Balbúrdia no Planalto
O recém-divulgado vídeo da reunião ministerial de 22 de abril de 2020 causou grande frenesi por causa da linguagem do presidente da República. Houve canal de televisão quantificando o número de palavrões registrados na sessão e edições de vídeo na internet reunindo os “melhores momentos”.
Não há como negar que a falta de decoro é moeda corrente entre o presidente e seus ministros, que não se furtaram a manter numa reunião ministerial o linguajar que tanto sucesso faz nas redes sociais. É preciso lembrar, no entanto, que foi com esse tipo de registro linguístico que o presidente se elegeu. Surpreendente seria que, longe dos holofotes, ele demonstrasse um comedimento que nunca ostentou em público. Em geral, dá-se o inverso.
Havia grande expectativa em torno da suspensão do sigilo do vídeo, o que, pelo menos em parte, se explica pela natural curiosidade de saber como se comportam a portas fechadas as personalidades que conhecemos por sua imagem pública. Supõe-se que esta seja mais edulcorada do que aquela que ninguém vê; a imagem pública tende a ser construída para produzir um efeito, enquanto na intimidade, atrás das cortinas, estaria a “verdade”.
Bolsonaro, ao se expressar com a mesma agressividade de sempre, dando vazão a um repertório de imagens escatológicas (cocô, bosta, estrume, hemorroida, porcaria) e de termos de baixo calão (foda-se, foder, sacanagem), ganhou pontos entre os seus apoiadores, que nele apreciam a “espontaneidade”.
Vale dizer que, nas redes sociais, a regra do sucesso passa por uma imagem de autenticidade (construída ou não) e de coragem de ser o que se é. Desse ponto de vista, pode soar como hipocrisia escandalizar-se com o uso de palavrões que fazem parte do glossário cotidiano das pessoas. É claro que não se deveria fazer uso dessa linguagem dentro da sede do governo, em reunião ministerial gravada, mas como esperar de um governo que elegeu o Twitter como veículo de comunicação o respeito ao protocolo?

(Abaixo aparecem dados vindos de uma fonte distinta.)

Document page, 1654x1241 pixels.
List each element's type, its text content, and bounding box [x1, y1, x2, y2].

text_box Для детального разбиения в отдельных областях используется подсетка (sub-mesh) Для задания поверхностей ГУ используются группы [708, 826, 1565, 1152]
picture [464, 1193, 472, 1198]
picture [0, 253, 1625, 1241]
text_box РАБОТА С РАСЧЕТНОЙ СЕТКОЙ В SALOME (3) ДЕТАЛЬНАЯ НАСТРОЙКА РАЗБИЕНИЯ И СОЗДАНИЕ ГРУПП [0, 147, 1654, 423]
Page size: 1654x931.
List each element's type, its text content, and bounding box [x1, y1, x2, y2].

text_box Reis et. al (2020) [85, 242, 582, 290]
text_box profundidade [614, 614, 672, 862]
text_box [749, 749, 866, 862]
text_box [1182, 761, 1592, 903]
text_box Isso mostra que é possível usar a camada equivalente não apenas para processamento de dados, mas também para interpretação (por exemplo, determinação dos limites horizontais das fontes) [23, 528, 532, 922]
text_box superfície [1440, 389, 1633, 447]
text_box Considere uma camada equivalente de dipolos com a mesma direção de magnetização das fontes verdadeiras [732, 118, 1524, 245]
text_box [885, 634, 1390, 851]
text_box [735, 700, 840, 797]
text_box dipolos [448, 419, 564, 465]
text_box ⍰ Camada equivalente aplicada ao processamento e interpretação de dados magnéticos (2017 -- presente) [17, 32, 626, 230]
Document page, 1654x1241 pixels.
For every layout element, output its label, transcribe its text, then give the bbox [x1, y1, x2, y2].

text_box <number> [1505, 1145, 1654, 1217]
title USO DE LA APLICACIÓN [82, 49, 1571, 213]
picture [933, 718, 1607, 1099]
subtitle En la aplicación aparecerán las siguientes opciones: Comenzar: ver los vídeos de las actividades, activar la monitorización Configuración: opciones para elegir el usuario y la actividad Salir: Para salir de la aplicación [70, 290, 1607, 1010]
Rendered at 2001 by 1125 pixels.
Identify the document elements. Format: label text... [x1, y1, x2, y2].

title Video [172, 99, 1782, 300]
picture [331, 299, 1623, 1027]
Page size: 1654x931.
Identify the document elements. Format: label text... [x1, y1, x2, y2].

O verbo “foder”, por exemplo, conquanto seja de uso tabuístico, vem sendo ressignificado, como o atesta a quantidade de livros que o adotam desde o título (A Sutil Arte de Ligar o Foda-se; Liberdade, Felicidade e Foda-se; Fodeu Geral; Seja Foda, Seja Inteligente; Como ser uma Pessoa Foda; Como ser uma Mãe Foda etc.). O curioso desse termo e suas variações é que seu campo semântico é muito abrangente (e os falantes saberão distinguir o significado de “foda”, “fodinha” e “fodão”, por exemplo).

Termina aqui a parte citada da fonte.